DOCUMENT SEGMENT =>
========================================

# Transfer old, saved emails from one computer to another(Outlook Express) (RESOLVED)



## naturalist (Mar 12, 2007)

I'm trying to help my Mom transfer 7 years worth of emails saved on her old Desktop computer, to her new Laptop. She plans on getting rid of her old Desktop computer. 

On both computers, she uses Outlook Express for her email. I'm not familiar with Outlook Express myself. The computers are now networked, and the Outlook Express files on her old Computer have been copied into a shared folder. How do I merge these files with the Outlook Express files on her laptop, so that these 7 years worth of emails are on available to Outlook Express on her laptop?


----------



## Geekgirl (Jan 1, 2005)

Hi and Welcome to TSF

These links should set you on your way
http://ask-leo.com/can_i_import_outlook_express_email_into_another_instance_of_outlook_express.html
http://www.insideoutlookexpress.com/faqs/how.htm#importOE5

Or you can try the Backup Wizard
You can transfer your email messages manually, using the Import / Export commands of Outlook Express, but transferring other settings such as accounts, rules, signatures, and identities is a very complicated process that requires advanced technical skills. Outlook Express Backup Wizard makes it very simple to transfer your data by following these easy steps:

1. Backup your Outlook Express with Outlook Express Backup Wizard.

========================================

Joint position lists:
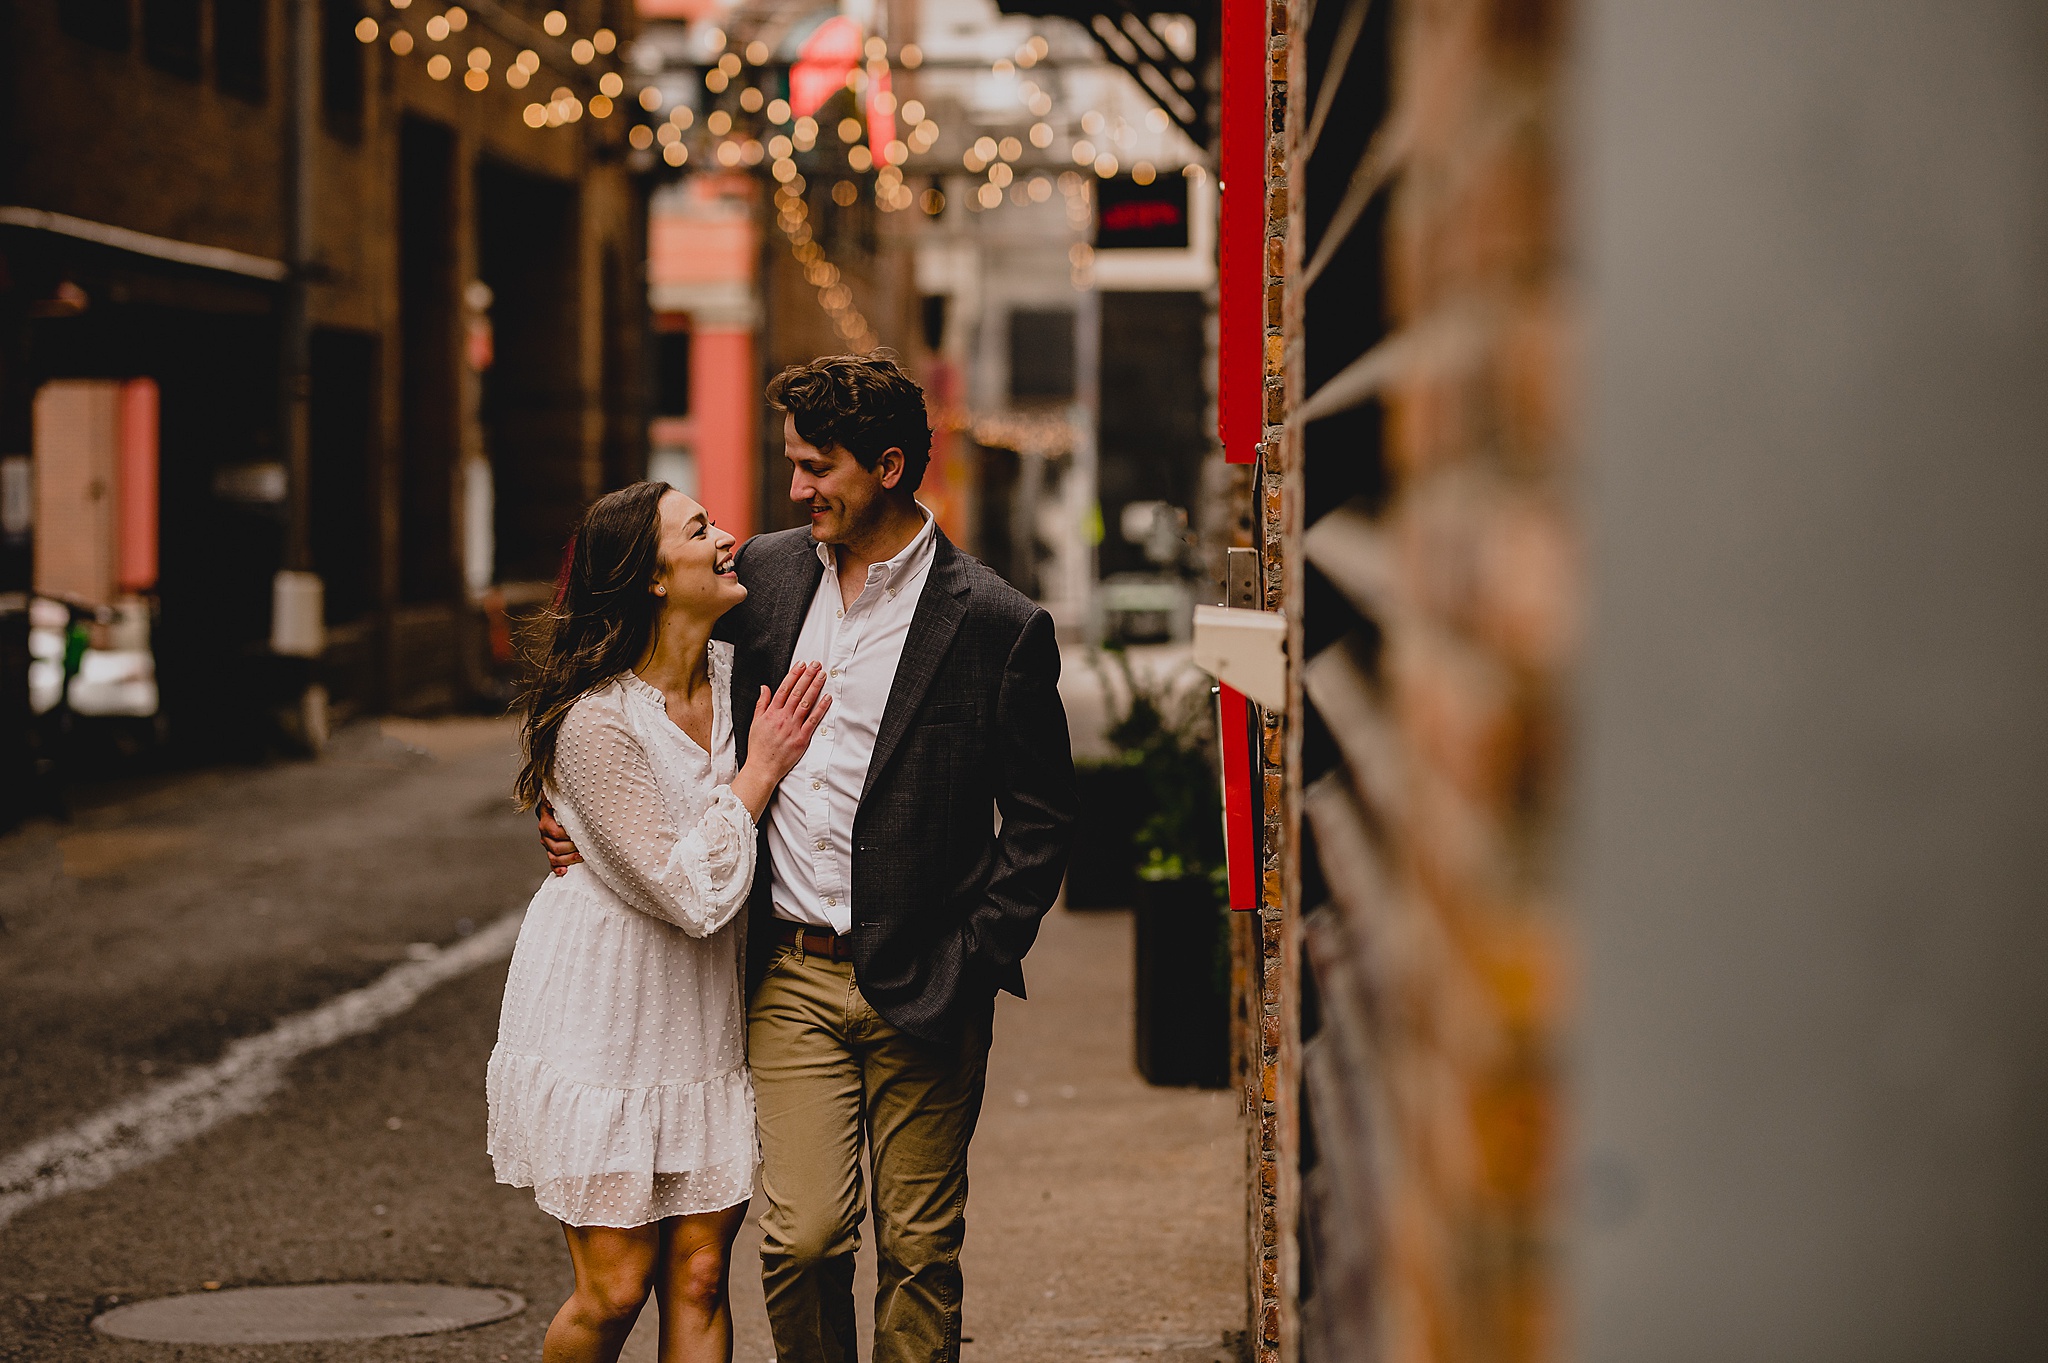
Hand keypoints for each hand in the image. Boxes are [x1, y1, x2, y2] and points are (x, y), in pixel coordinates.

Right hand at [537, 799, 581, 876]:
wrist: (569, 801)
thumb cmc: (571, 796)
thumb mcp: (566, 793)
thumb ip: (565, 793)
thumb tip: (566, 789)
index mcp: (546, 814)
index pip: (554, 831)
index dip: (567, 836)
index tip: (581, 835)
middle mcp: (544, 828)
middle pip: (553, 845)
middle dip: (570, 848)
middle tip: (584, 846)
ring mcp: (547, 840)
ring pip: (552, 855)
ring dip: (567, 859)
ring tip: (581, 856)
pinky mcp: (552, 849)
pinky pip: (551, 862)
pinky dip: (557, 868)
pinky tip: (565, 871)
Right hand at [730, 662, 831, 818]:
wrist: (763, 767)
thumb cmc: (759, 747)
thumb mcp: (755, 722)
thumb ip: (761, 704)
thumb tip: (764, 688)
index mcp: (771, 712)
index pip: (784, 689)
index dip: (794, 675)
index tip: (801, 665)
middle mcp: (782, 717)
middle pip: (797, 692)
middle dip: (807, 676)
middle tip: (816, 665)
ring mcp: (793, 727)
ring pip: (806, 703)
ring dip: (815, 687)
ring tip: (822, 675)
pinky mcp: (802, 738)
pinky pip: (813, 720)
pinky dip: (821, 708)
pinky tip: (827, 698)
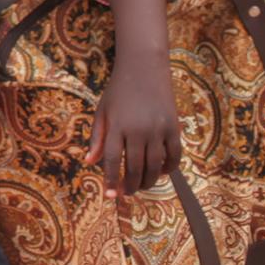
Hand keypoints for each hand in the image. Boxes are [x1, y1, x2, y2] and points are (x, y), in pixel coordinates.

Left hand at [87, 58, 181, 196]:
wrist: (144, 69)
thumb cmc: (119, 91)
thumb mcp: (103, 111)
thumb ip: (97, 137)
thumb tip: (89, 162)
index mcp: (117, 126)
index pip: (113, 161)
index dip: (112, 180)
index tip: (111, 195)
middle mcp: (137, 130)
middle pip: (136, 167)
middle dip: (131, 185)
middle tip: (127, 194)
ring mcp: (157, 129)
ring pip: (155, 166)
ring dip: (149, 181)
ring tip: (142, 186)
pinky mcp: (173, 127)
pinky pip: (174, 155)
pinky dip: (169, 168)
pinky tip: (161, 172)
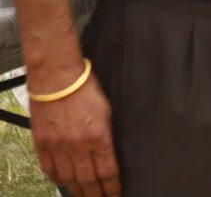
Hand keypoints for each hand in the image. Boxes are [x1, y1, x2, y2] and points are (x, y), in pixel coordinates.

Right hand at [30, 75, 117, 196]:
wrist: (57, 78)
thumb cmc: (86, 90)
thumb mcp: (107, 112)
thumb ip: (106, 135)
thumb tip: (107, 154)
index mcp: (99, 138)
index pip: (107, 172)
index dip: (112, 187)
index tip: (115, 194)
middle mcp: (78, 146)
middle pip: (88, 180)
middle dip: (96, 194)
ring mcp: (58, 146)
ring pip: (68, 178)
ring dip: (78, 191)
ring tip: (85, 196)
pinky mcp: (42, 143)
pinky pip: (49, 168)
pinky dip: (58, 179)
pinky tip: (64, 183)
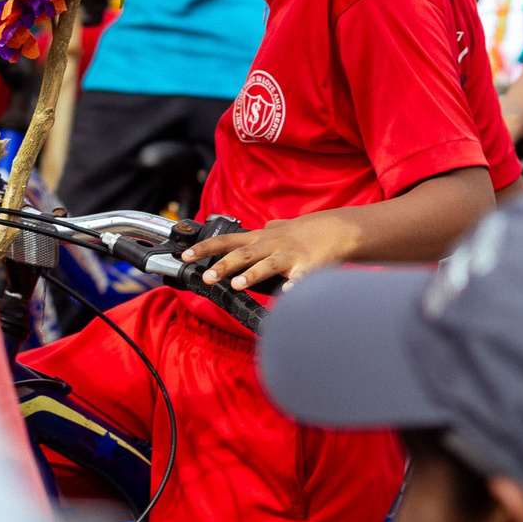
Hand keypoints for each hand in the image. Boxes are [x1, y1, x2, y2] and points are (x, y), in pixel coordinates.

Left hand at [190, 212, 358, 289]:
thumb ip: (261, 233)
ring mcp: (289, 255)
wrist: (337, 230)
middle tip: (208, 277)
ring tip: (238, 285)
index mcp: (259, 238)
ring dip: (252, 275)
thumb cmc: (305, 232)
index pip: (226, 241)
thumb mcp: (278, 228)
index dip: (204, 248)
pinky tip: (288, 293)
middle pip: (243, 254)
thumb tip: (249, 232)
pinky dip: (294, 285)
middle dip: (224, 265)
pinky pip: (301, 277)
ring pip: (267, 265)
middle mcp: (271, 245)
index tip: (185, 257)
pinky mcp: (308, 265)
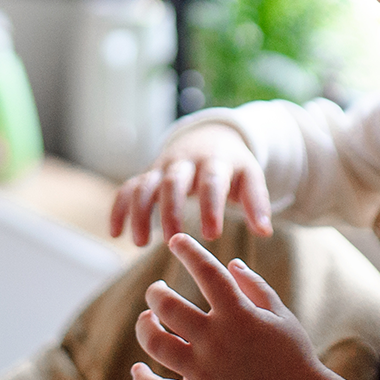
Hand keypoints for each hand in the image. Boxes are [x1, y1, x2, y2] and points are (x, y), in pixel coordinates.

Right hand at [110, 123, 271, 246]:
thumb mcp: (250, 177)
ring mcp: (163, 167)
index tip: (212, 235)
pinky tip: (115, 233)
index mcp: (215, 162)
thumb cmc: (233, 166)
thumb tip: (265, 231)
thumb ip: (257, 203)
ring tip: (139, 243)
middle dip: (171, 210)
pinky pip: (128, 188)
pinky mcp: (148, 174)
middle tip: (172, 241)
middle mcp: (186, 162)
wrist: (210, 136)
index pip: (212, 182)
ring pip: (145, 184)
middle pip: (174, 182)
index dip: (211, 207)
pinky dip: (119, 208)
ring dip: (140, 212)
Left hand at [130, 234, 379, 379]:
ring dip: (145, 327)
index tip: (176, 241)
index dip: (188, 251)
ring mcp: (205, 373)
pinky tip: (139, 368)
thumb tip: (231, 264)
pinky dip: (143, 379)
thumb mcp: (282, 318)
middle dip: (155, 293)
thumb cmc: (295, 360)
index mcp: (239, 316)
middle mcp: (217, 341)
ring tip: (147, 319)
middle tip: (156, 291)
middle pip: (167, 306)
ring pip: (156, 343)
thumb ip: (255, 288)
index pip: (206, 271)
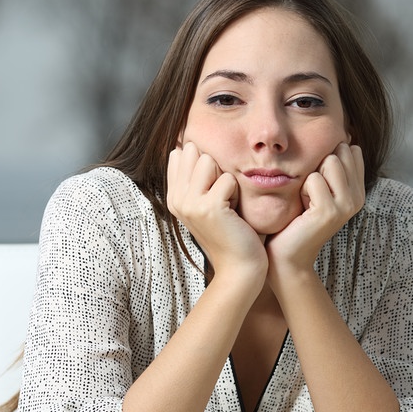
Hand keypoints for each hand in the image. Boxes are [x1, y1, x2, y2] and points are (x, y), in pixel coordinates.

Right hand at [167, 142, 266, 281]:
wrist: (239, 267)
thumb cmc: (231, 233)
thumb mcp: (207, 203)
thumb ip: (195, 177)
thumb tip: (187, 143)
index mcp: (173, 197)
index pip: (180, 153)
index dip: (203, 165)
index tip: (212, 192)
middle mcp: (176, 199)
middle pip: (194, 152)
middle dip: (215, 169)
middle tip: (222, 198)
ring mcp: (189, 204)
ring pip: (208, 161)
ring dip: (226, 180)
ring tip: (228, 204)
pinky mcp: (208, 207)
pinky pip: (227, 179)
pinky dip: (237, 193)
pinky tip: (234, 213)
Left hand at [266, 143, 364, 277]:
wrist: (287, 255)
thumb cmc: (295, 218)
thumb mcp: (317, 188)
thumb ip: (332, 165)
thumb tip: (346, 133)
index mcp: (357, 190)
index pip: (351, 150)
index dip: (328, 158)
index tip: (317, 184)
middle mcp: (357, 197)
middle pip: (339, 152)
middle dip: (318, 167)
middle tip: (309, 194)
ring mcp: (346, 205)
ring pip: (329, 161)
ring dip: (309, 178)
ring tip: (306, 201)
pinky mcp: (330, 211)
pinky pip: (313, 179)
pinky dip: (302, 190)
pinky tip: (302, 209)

========================================

APPLY WHAT YOU READ =>
A: Answer these questions about the Outlook Express email transfer thread:
(i) How many years' worth of saved emails need to be moved to the new laptop?
(ii) Where on the network have the Outlook Express files from the old computer been copied?
(iii) Besides the two links, what tool does the reply suggest trying?
B: Duplicate the passage of the Outlook Express email transfer thread from "## naturalist (Mar" up to and including "old Desktop computer.".

ANSWERS TO EACH TASK =>
A:
(i) 7 years.
(ii) Into a shared folder.
(iii) The Outlook Express Backup Wizard.

B:
## naturalist (Mar 12, 2007)

I'm trying to help my Mom transfer 7 years worth of emails saved on her old Desktop computer, to her new Laptop. She plans on getting rid of her old Desktop computer.